Concentration quenching, surface and spectral analyses of SrF2:Pr3+ prepared by different synthesis techniques

• SrF2:Pr3+ nano-phosphors were successfully synthesised by hydrothermal and combustion methods.
• The blue–red emission decreased with increasing Pr3+ concentration.
• The reduction in the intensity for higher concentrations was due to dipole–dipole induced concentration quenching effects that resulted from [3P0, 3H4] → [1G4, 1G4] and [3P0, 3H4] → [3H6, 1D2] cross-relaxation processes.

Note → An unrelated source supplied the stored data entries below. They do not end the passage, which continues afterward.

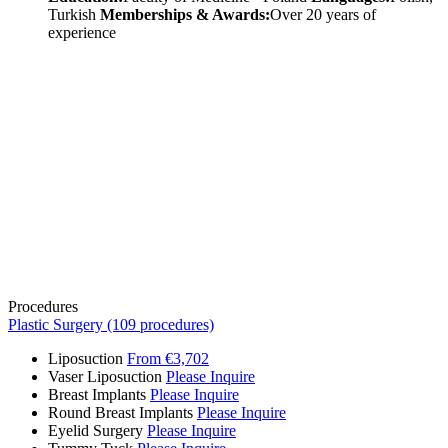
Turkish
Memberships & Awards:
Over 20 years of
experience
Procedures
Plastic Surgery (109 procedures)
Liposuction
From €3,702
Vaser Liposuction
Please Inquire
Breast Implants
Please Inquire
Round Breast Implants
Please Inquire
Eyelid Surgery
Please Inquire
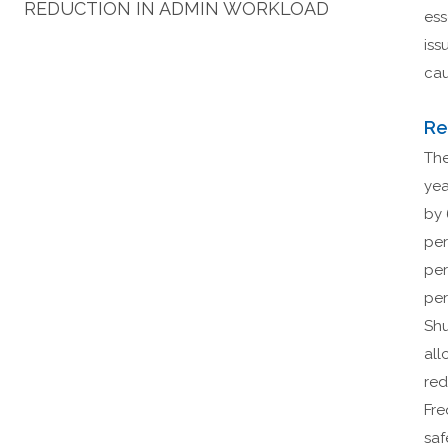
REDUCTION IN ADMIN WORKLOAD
ess
iss
cau
Re
The
yea
by 
per
per
per
Shu
all
red
Fre
saf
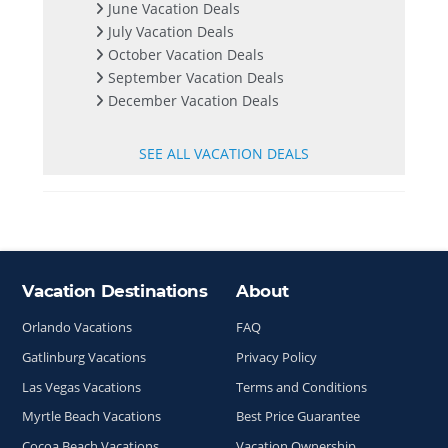
June Vacation Deals
July Vacation Deals
October Vacation Deals
September Vacation Deals
December Vacation Deals
SEE ALL VACATION DEALS
Vacation Destinations
About
Site Index
Orlando Vacations
FAQ
Gatlinburg Vacations
Privacy Policy
Las Vegas Vacations
Terms and Conditions
Myrtle Beach Vacations
Best Price Guarantee
Cocoa Beach Vacations
Vacation Ownership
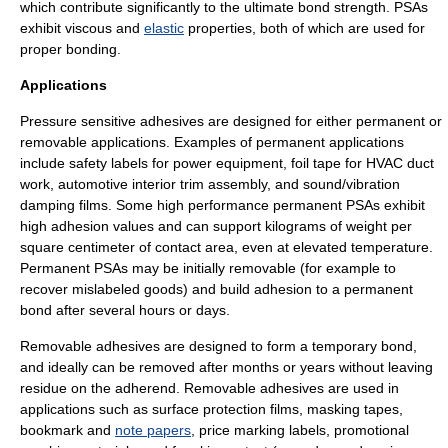
which contribute significantly to the ultimate bond strength. PSAs
exhibit
viscous
and
elastic
properties, both of which are used for
proper bonding.
Applications
Pressure sensitive adhesives are designed for either permanent or
removable applications. Examples of permanent applications
include safety labels for power equipment, foil tape for
HVAC
duct
work, automotive interior trim assembly, and sound/vibration
damping films. Some high performance permanent PSAs exhibit
high adhesion values and can support kilograms of weight per
square centimeter of contact area, even at elevated temperature.
Permanent PSAs may be initially removable (for example to
recover mislabeled goods) and build adhesion to a permanent
bond after several hours or days.
Removable adhesives are designed to form a temporary bond,
and ideally can be removed after months or years without leaving
residue on the adherend. Removable adhesives are used in
applications such as surface protection films,
masking tape
s,
bookmark and
note papers
, price marking labels, promotional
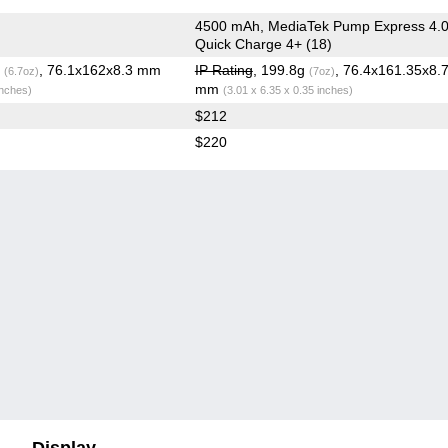
4500 mAh, MediaTek Pump Express 4.0
Quick Charge 4+ (18)
g
, 76.1x162x8.3 mm
IP Rating
, 199.8g
, 76.4x161.35x8.
(6.7oz)
(7oz)
mm
inches)
(3.01 x 6.35 x 0.35 inches)
$212
$220
Display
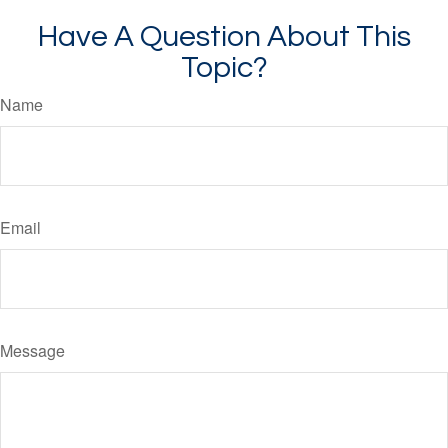
Have A Question About This
Topic?
Name
Email
Message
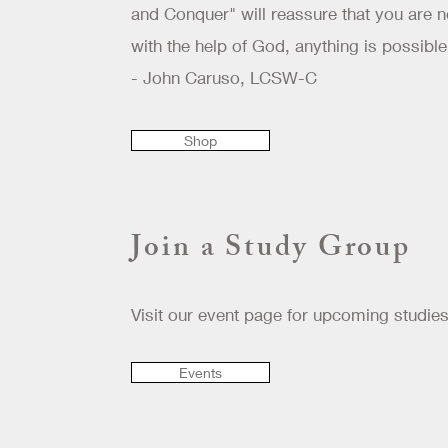
and Conquer" will reassure that you are n
with the help of God, anything is possible
- John Caruso, LCSW-C
Shop
Join a Study Group
Visit our event page for upcoming studies
Events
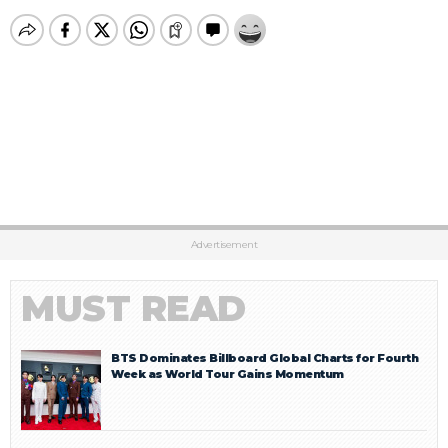
Advertisement
MUST READ
BTS Dominates Billboard Global Charts for Fourth
Week as World Tour Gains Momentum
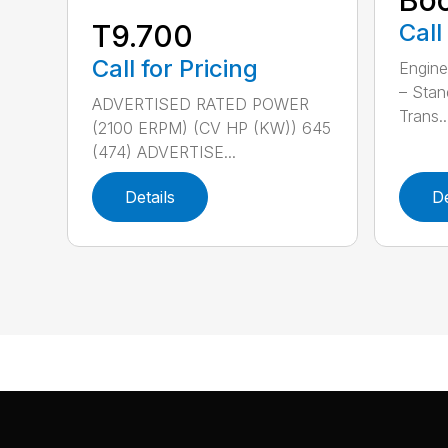
Call
T9.700
Call for Pricing
Engine
– Stan
ADVERTISED RATED POWER
Trans..
(2100 ERPM) (CV HP (KW)) 645
(474) ADVERTISE...
Details
De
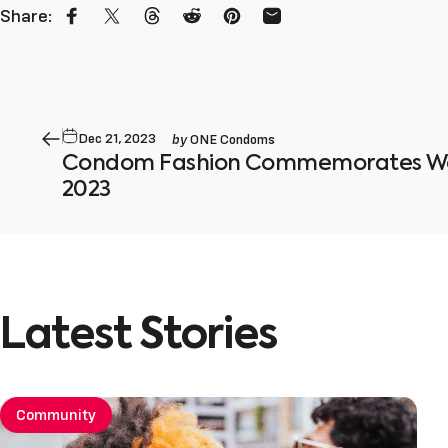
Share:
Share on Facebook
Share on X
Share on Threads
Share on Reddit
Pin on Pinterest
Share by Email
by
Dec 21, 2023
ONE Condoms
Condom Fashion Commemorates Wor
2023
Latest
Stories
Community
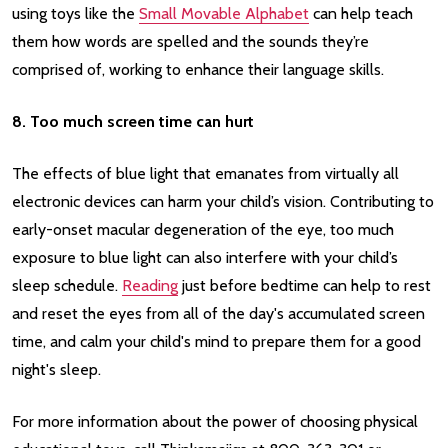
using toys like the
Small Movable Alphabet
can help teach
them how words are spelled and the sounds they’re
comprised of, working to enhance their language skills.
8. Too much screen time can hurt
The effects of blue light that emanates from virtually all
electronic devices can harm your child’s vision. Contributing to
early-onset macular degeneration of the eye, too much
exposure to blue light can also interfere with your child’s
sleep schedule.
Reading
just before bedtime can help to rest
and reset the eyes from all of the day's accumulated screen
time, and calm your child's mind to prepare them for a good
night's sleep.
For more information about the power of choosing physical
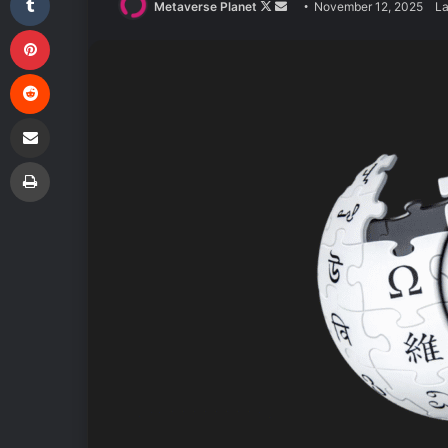
Follow
Send
Metaverse Planet
November 12, 2025
La
Pinterest
on
an
X
email
Reddit
Share via Email
Print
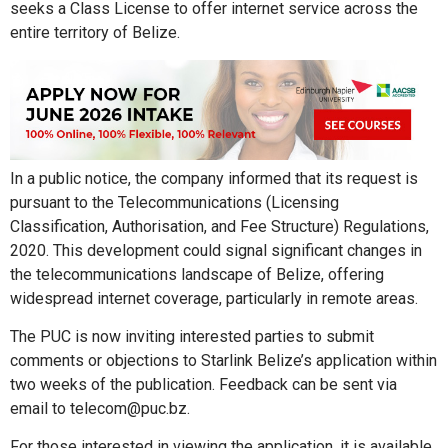
seeks a Class License to offer internet service across the
entire territory of Belize.
In a public notice, the company informed that its request is
pursuant to the Telecommunications (Licensing
Classification, Authorisation, and Fee Structure) Regulations,
2020. This development could signal significant changes in
the telecommunications landscape of Belize, offering
widespread internet coverage, particularly in remote areas.
The PUC is now inviting interested parties to submit
comments or objections to Starlink Belize’s application within
two weeks of the publication. Feedback can be sent via
email to telecom@puc.bz.
For those interested in viewing the application, it is available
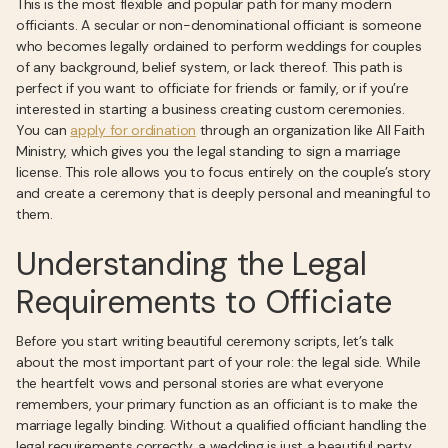
This is the most flexible and popular path for many modern
officiants. A secular or non-denominational officiant is someone
who becomes legally ordained to perform weddings for couples
of any background, belief system, or lack thereof. This path is
perfect if you want to officiate for friends or family, or if you’re
interested in starting a business creating custom ceremonies.
You can
apply for ordination
through an organization like All Faith
Ministry, which gives you the legal standing to sign a marriage
license. This role allows you to focus entirely on the couple’s story
and create a ceremony that is deeply personal and meaningful to
them.
Understanding the Legal
Requirements to Officiate
Before you start writing beautiful ceremony scripts, let’s talk
about the most important part of your role: the legal side. While
the heartfelt vows and personal stories are what everyone
remembers, your primary function as an officiant is to make the
marriage legally binding. Without a qualified officiant handling the
legal requirements correctly, a wedding is just a beautiful party,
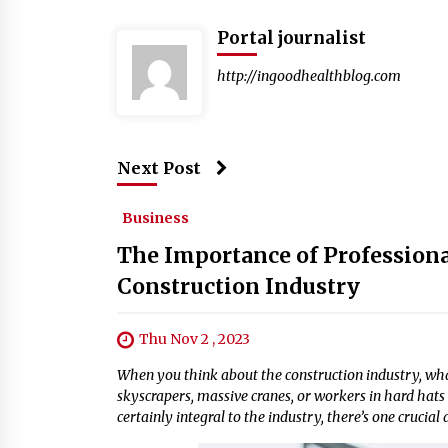
Portal journalist
http://ingoodhealthblog.com
Next Post
Business
The Importance of Professiona
Construction Industry
Thu Nov 2 , 2023
When you think about the construction industry, what
skyscrapers, massive cranes, or workers in hard hats 
certainly integral to the industry, there’s one crucial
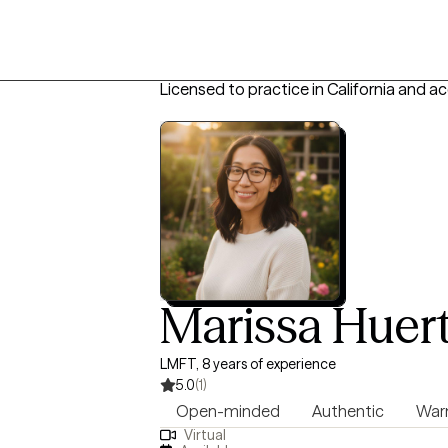
Licensed to practice in California and a
Marissa Huer
LMFT, 8 years of experience
5.0
(1)
Open-minded
Authentic
Wa
Virtual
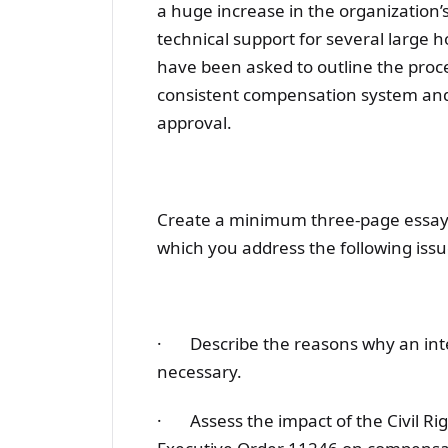
a huge increase in the organization’s
technical support for several large h
have been asked to outline the proces
consistent compensation system and 
approval.
Create a minimum three-page essay, 
which you address the following issu
· Describe the reasons why an inte
necessary.
· Assess the impact of the Civil R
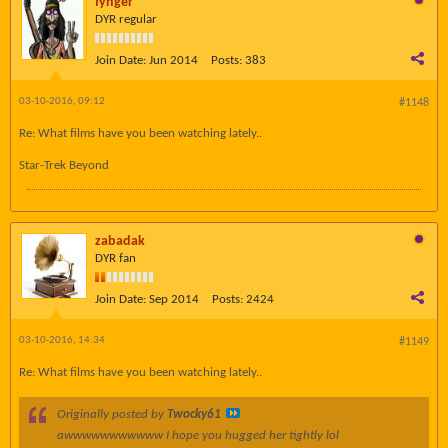
fynger
DYR regular
Join Date:
Jun 2014
Posts:
383
03-10-2016, 09:12
#1148
Re: What films have you been watching lately..
Star-Trek Beyond
zabadak
DYR fan
Join Date:
Sep 2014
Posts:
2424
03-10-2016, 14:34
#1149
Re: What films have you been watching lately..
Originally posted by
Twocky61
awwwwwwwwwww I hope you hugged her tightly lol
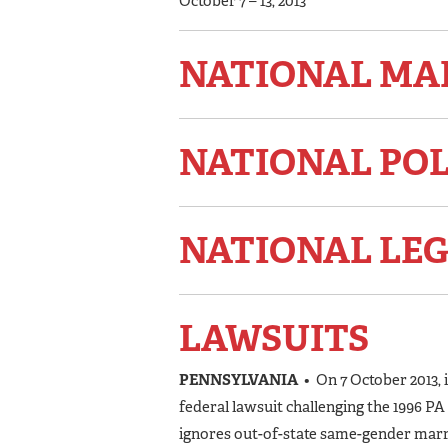
October 7 – 13, 2013
NATIONAL MA
NATIONAL PO
NATIONAL LEG
LAWSUITS
PENNSYLVANIA
• On 7 October 2013, 
federal lawsuit challenging the 1996 P
ignores out-of-state same-gender marria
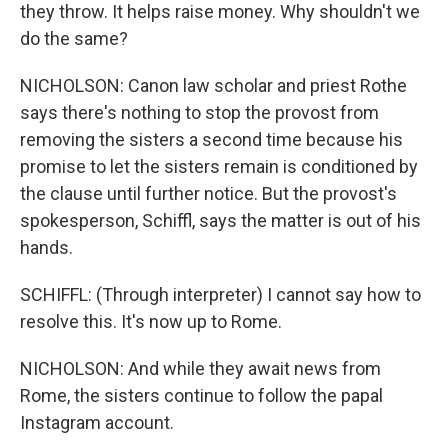
they throw. It helps raise money. Why shouldn't we
do the same?
NICHOLSON: Canon law scholar and priest Rothe
says there's nothing to stop the provost from
removing the sisters a second time because his
promise to let the sisters remain is conditioned by
the clause until further notice. But the provost's
spokesperson, Schiffl, says the matter is out of his
hands.
SCHIFFL: (Through interpreter) I cannot say how to
resolve this. It's now up to Rome.
NICHOLSON: And while they await news from
Rome, the sisters continue to follow the papal
Instagram account.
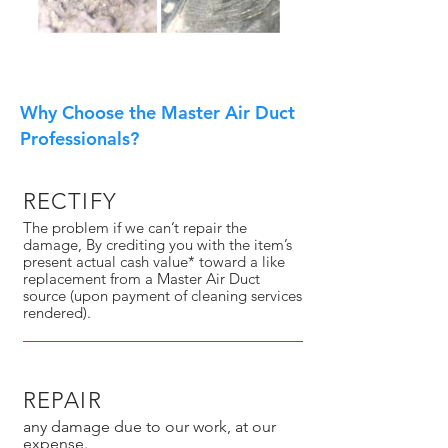
Why Choose the Master Air Duct
Professionals?
RECTIFY
The problem if we can’t repair the
damage, By crediting you with the item’s
present actual cash value* toward a like
replacement from a Master Air Duct
source (upon payment of cleaning services
rendered).
REPAIR
any damage due to our work, at our
expense.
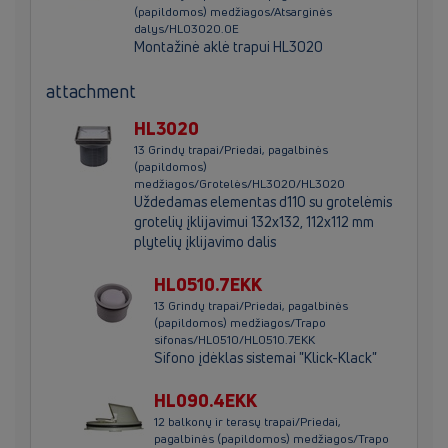
(papildomos) medžiagos/Atsarginės
dalys/HL03020.0E
Montažinė aklė trapui HL3020
attachment
HL3020
13 Grindų trapai/Priedai, pagalbinės
(papildomos)
medžiagos/Grotelės/HL3020/HL3020
Uždedamas elementas d110 su grotelėmis
grotelių įklijavimui 132x132, 112x112 mm
plytelių įklijavimo dalis
HL0510.7EKK
13 Grindų trapai/Priedai, pagalbinės
(papildomos) medžiagos/Trapo
sifonas/HL0510/HL0510.7EKK
Sifono įdėklas sistemai "Klick-Klack"
HL090.4EKK
12 balkonų ir terasų trapai/Priedai,
pagalbinės (papildomos) medžiagos/Trapo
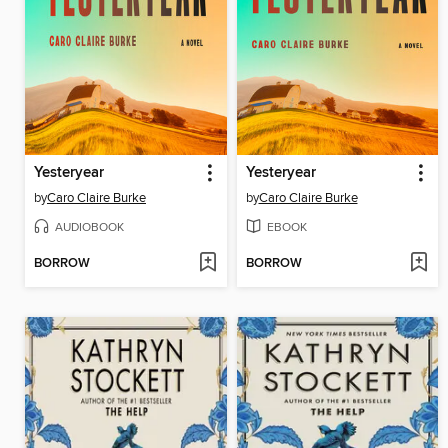
Yesteryear
Yesteryear
by
Caro Claire Burke
by
Caro Claire Burke
AUDIOBOOK
EBOOK
BORROW
BORROW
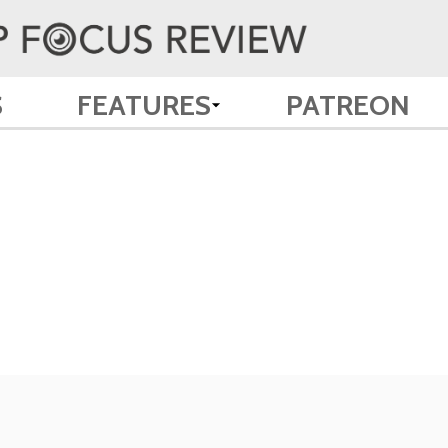
S
FEATURES
PATREON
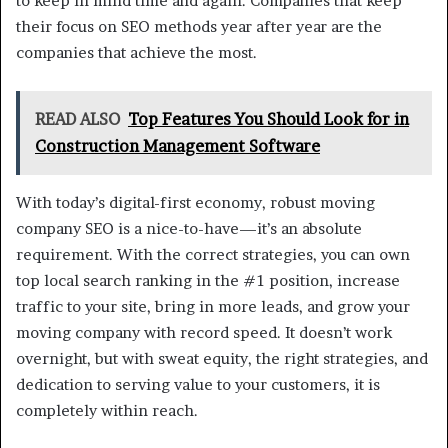
to keep in mind time and again. Companies that keep
their focus on SEO methods year after year are the
companies that achieve the most.
READ ALSO
Top Features You Should Look for in
Construction Management Software
With today’s digital-first economy, robust moving
company SEO is a nice-to-have—it’s an absolute
requirement. With the correct strategies, you can own
top local search ranking in the #1 position, increase
traffic to your site, bring in more leads, and grow your
moving company with record speed. It doesn’t work
overnight, but with sweat equity, the right strategies, and
dedication to serving value to your customers, it is
completely within reach.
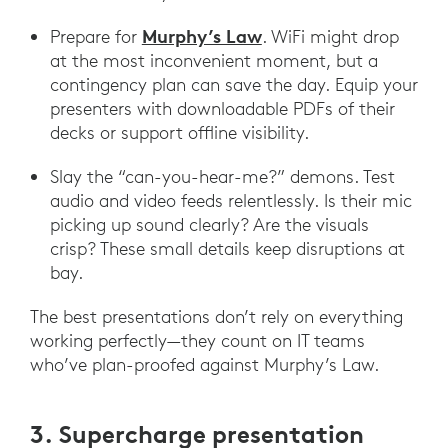
Murphy’s Law
Prepare for
. WiFi might drop
at the most inconvenient moment, but a
contingency plan can save the day. Equip your
presenters with downloadable PDFs of their
decks or support offline visibility.
Slay the “can-you-hear-me?” demons. Test
audio and video feeds relentlessly. Is their mic
picking up sound clearly? Are the visuals
crisp? These small details keep disruptions at
bay.
The best presentations don’t rely on everything
working perfectly—they count on IT teams
who’ve plan-proofed against Murphy’s Law.
3. Supercharge presentation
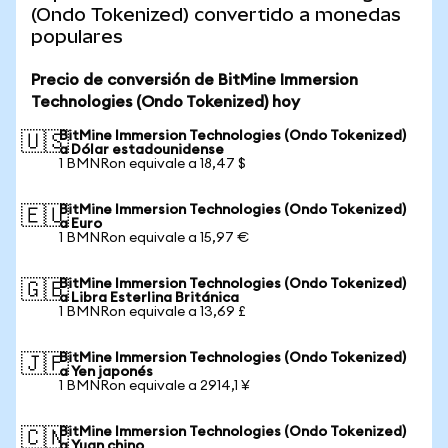
(Ondo Tokenized) convertido a monedas
populares
Precio de conversión de BitMine Immersion
Technologies (Ondo Tokenized) hoy
BitMine Immersion Technologies (Ondo Tokenized)
🇺🇸
a Dólar estadounidense
1 BMNRon equivale a 18,47 $
BitMine Immersion Technologies (Ondo Tokenized)
🇪🇺
a Euro
1 BMNRon equivale a 15,97 €
BitMine Immersion Technologies (Ondo Tokenized)
🇬🇧
a Libra Esterlina Británica
1 BMNRon equivale a 13,69 £
BitMine Immersion Technologies (Ondo Tokenized)
🇯🇵
a Yen japonés
1 BMNRon equivale a 2914,1 ¥
BitMine Immersion Technologies (Ondo Tokenized)
🇨🇳
a Yuan chino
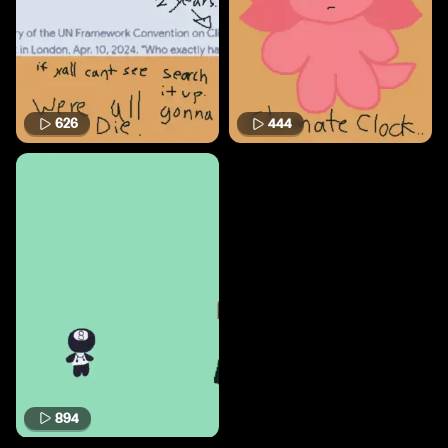
626
444
894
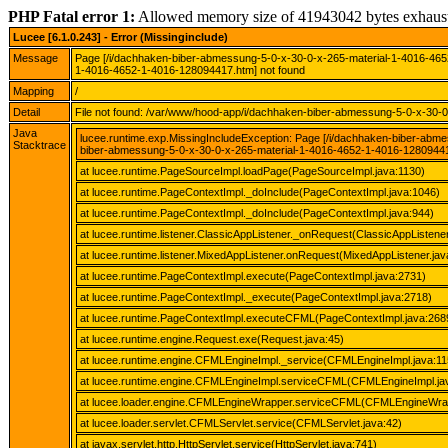
PHP Fatal error 1:
Allowed memory size of 41943042 bytes exhaus
Lucee [6.1.0.243] - Error (Missinginclude)
Message
Page [/i/dachhaken-biber-abmessung-5-0-x-30-0-x-265-material-1-4016-46
1-4016-4652-1-4016-128094417.htm] not found
Mapping
/
Detail
File not found: /var/www/hood-app/i/dachhaken-biber-abmessung-5-0-x-30-
Java
lucee.runtime.exp.MissingIncludeException: Page [/i/dachhaken-biber-ab
Stacktrace
biber-abmessung-5-0-x-30-0-x-265-material-1-4016-4652-1-4016-12809441
at lucee.runtime.PageSourceImpl.loadPage(PageSourceImpl.java:1130)
at lucee.runtime.PageContextImpl._doInclude(PageContextImpl.java:1046)
at lucee.runtime.PageContextImpl._doInclude(PageContextImpl.java:944)
at lucee.runtime.listener.ClassicAppListener._onRequest(ClassicAppListener
at lucee.runtime.listener.MixedAppListener.onRequest(MixedAppListener.jav
at lucee.runtime.PageContextImpl.execute(PageContextImpl.java:2731)
at lucee.runtime.PageContextImpl._execute(PageContextImpl.java:2718)
at lucee.runtime.PageContextImpl.executeCFML(PageContextImpl.java:268
at lucee.runtime.engine.Request.exe(Request.java:45)
at lucee.runtime.engine.CFMLEngineImpl._service(CFMLEngineImpl.java:11
at lucee.runtime.engine.CFMLEngineImpl.serviceCFML(CFMLEngineImpl.ja
at lucee.loader.engine.CFMLEngineWrapper.serviceCFML(CFMLEngineWrap
at lucee.loader.servlet.CFMLServlet.service(CFMLServlet.java:42)
at javax.servlet.http.HttpServlet.service(HttpServlet.java:741)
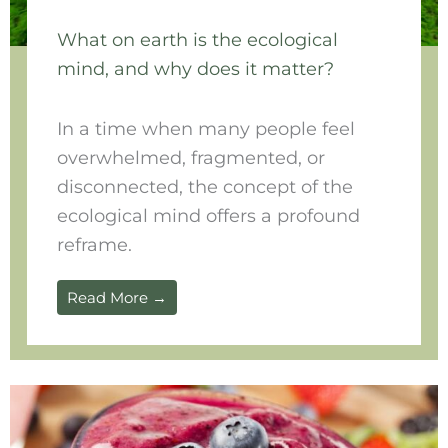
What on earth is the ecological
mind, and why does it matter?
In a time when many people feel
overwhelmed, fragmented, or
disconnected, the concept of the
ecological mind offers a profound
reframe.
Read More →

Pr3+ doped strontium fluoride (SrF2) was prepared by hydrothermal and combustion methods. The phosphors were characterized by X-ray diffraction (XRD), scanning electron microscope (SEM), X-ray photoelectron spectroscopy (XPS) and Photoluminescence (PL) spectroscopy. XRD patterns indicated that the samples were completely crystallized with a pure face-centred cubic (space group: Fm3m) structure. SEM images showed different morphologies which is an indication that the morphology of the SrF2:Pr3+ phosphor strongly depends on the synthesis procedure. Both the SrF2:Pr3+ samples exhibit blue–red emission centred at 488 nm under a 439 nm excitation wavelength (λexc) at room temperature. The emission intensity of Pr3+ was also found to be dependent on the synthesis procedure. The blue–red emission has decreased with an increase in the Pr3+ concentration. The optimum Pr3+ doping level for maximum emission intensity was 0.4 and 0.2 mol% for the hydrothermal and combustion samples, respectively. The reduction in the intensity for higher concentrations was found to be due to dipole–dipole interaction induced concentration quenching effects.